It’s finally happened. My mother, who is 84 and mentally quite sharp, had her driver’s license taken away. Between my mother’s poor vision, slow reaction time, and inability to fully turn her head, her doctor said she needed to put the safety of herself and others first. I’m relieved.
But my mother is sad and irritated. She says driving was her lifeline and now feels like she’ll just ‘shrivel up and die.’ She’s always been independent. I also know she’s heartbroken about selling her car. (It was my dad’s car and she’s been driving it ever since he passed.)
I’ve been trying to reassure her that she can stay busy and see her friends but she says she doesn’t want to talk about it, that I can’t possibly understand how awful she feels.
I am happy, and able, to drive her anywhere she wants but what else can I do to make her feel better?
The first thing you can do for your mother would be to sit down, close your eyes, and try very hard to imagine your life without the independence a car gives all of us who drive.
How many times do you hop into your car to go get groceries, a prescription, or the dry cleaning? How often do you use it to visit a friend, help them because their car was in the shop, or take them to the airport? Have you ever just gone for a drive because it was a beautiful day or, conversely, because you were having a terrible day?
Hopefully this exercise will help you empathize with your mother. By honestly understanding her reactions you will be better equipped to help her adjust to this huge life transition.
Recognize that your “mentally quite sharp” mother is mourning the loss of a very significant part of herself. Give or take a few years, she has probably been behind the wheel of a car for roughly 60 years? That car was her identity, her lifeline, her freedom. All of that has been snatched away from her. No wonder she feels like she will just “shrivel up and die.”
For the time being, let your mother feel whatever she wants to feel. Of course she’s sad and irritated. Listen to what she has to say, even if it feels like useless complaining. She needs to get these feelings out.
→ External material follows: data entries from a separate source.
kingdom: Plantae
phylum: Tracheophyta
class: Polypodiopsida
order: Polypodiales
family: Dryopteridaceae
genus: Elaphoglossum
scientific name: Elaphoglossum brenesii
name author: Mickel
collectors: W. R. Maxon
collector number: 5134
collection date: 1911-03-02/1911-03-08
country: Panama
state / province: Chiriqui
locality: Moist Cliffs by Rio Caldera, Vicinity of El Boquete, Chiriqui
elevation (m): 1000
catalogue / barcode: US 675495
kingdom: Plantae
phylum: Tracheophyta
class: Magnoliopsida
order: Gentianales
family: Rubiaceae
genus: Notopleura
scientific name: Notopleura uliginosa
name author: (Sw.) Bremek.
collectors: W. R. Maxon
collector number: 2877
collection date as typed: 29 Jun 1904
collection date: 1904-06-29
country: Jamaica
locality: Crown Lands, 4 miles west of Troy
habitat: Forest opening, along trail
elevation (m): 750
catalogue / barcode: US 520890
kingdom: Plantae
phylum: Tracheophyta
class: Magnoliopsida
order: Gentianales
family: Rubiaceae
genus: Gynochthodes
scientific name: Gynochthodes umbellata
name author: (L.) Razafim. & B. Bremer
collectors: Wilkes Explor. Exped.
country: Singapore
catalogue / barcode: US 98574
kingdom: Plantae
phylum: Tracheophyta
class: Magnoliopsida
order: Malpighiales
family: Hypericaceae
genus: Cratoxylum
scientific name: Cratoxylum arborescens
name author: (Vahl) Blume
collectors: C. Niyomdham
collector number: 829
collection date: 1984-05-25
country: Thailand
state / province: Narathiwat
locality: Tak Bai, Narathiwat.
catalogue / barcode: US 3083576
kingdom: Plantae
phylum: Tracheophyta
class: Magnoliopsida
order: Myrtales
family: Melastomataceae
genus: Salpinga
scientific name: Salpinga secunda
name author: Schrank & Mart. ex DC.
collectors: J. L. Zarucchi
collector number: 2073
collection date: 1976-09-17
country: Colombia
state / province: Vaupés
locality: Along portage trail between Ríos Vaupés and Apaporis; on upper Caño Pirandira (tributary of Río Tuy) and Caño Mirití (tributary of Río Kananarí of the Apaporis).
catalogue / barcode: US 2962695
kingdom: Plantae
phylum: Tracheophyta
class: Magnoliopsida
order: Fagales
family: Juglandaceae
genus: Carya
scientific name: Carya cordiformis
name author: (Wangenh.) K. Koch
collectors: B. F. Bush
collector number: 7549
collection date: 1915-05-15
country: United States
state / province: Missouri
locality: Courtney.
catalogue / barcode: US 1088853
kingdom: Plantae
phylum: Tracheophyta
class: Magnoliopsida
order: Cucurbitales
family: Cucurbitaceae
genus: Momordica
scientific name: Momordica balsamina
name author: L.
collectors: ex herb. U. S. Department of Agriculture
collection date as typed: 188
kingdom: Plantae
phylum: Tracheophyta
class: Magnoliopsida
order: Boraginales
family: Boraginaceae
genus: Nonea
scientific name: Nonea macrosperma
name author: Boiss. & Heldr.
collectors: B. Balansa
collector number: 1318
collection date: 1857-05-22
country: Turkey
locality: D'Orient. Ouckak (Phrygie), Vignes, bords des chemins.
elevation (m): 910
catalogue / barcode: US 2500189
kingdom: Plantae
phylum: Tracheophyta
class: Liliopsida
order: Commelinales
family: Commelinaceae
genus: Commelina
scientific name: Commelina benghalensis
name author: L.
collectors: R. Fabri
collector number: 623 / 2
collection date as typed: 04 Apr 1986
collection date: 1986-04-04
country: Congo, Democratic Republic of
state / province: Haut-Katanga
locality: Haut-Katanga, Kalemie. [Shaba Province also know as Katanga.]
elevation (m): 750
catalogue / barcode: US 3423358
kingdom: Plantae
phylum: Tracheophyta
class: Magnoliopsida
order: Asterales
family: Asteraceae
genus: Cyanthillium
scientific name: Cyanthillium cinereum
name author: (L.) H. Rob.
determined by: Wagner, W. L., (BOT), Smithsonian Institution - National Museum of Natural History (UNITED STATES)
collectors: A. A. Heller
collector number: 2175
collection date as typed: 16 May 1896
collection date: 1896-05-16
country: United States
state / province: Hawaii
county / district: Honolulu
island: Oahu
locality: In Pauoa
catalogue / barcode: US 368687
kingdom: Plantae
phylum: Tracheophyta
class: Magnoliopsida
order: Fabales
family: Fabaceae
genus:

While you may be inclined to offer up solutions, now is not the time. Your mother’s not ready and solutions may just be another source of irritation. Nor should you whitewash her new reality with empty reassurances or bad jokes, like “hey, no more looking for a parking place!”
As for selling her car? That is the last thing that you should be considering right now. Since it was your father’s car first, your mother has one more emotional connection to it and driving. Let the car sit in the garage, for months if need be. The decision to sell the car will be your mother’s to make. In the meantime, you can, if she prefers, use it when you take her on errands or to visit friends.
It’s wonderful you are available to drive her over the next few months. Do you know your mother’s regular schedule very well? If so, offer to drive her before she has to ask. (Many people in your mother’s situation are reluctant to ask for rides for leisure activities.)
Realistically, your mother may not ever fully accept this limitation to her freedom. But when you see that she is a bit more resigned to her reality, ask her if you could explain what alternative modes of transportation are available to her. When she is ready to try them, go with her the first few times so she can feel more confident.
Finally, if your mother has computer skills, encourage her to use them. Show her all of the online services that are available. She can regain some of her independence by using online banking, bill paying, and shopping.
This is a tough one, that’s for sure! Good luck to both of you.